3.10.2003
i started to panic on Wednesday.
i started to think maybe i should just stay put, find a new job here. i completely started to freeze. The girl wanted to take me to look at apartments. I told her i didn't feel like it.
nah, we'll go tomorrow
i thought i was playing my fear off well....it seems i wasn't.
she wanted to take me to see this house that she had seen and told me about weeks ago. She drove me by it early in the week and i told her we would go later...maybe tomorrow
the big difference between here and there is the real estate. The market, the prices and the places themselves. There you can walk up to the door at any reasonable hour and ask to see the place if there is a for rent sign outside.
we did and i instantly fell in love. I had seen some amazing places the last time i was there, but this was so beyond anything i had ever even thought of. It had real stairs to the second floor and 6 foot wide hallways and oak floors and bannisters. It had a picture rail around the entire living room and formal dining room that was not CAKED with 50 layers of paint
the 2 boys who own it were ready to give us the keys, but of course i still have no job so i told them to hold on and i would call them next week. Thats the other difference between here and there: it will still be available when i call next week.

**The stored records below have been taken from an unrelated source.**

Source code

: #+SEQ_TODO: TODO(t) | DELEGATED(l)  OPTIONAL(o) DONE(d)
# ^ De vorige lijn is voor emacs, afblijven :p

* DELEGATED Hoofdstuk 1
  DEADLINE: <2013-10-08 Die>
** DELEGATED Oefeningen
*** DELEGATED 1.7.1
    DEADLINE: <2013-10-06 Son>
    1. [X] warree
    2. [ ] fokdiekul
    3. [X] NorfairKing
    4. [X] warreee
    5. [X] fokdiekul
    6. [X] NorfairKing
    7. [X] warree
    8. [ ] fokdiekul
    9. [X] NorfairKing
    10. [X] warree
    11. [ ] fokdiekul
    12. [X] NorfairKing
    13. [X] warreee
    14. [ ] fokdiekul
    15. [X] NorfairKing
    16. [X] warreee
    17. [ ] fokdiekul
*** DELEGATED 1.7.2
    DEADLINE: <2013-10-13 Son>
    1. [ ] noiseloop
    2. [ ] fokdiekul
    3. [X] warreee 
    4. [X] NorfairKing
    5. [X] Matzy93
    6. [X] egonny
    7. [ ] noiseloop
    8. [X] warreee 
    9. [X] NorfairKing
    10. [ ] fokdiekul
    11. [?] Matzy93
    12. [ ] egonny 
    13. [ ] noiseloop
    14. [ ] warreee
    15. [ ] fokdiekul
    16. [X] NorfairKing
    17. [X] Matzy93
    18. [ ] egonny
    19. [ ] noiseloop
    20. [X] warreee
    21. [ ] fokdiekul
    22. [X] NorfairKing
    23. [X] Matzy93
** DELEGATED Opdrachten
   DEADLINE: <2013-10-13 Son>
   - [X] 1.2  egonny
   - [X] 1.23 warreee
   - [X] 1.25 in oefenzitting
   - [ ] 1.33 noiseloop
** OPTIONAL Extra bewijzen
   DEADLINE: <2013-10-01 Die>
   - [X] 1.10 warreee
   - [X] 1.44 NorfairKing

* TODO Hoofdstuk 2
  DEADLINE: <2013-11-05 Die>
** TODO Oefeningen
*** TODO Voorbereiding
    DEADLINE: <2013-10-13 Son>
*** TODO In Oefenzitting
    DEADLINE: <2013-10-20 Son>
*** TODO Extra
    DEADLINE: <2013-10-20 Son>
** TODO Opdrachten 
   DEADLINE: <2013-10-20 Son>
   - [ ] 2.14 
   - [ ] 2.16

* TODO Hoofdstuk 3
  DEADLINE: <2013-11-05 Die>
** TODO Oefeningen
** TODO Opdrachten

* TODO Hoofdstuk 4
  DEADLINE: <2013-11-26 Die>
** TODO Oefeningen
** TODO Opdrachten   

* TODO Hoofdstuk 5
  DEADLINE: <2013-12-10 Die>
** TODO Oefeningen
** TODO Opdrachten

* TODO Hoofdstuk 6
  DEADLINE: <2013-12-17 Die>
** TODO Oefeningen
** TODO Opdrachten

so me and the girl and the girls best friend went to the park (which is right next door to the house) and swung on the swings and laughed and made up new fad excercise crazes and i looked up and saw the stars...right there in the middle of the city, i saw the stars and any of the panic that i had was gone. I knew that i wouldn't be here in NYC much longer.
people who live here forget about the stars.
I don't like forgetting about the stars.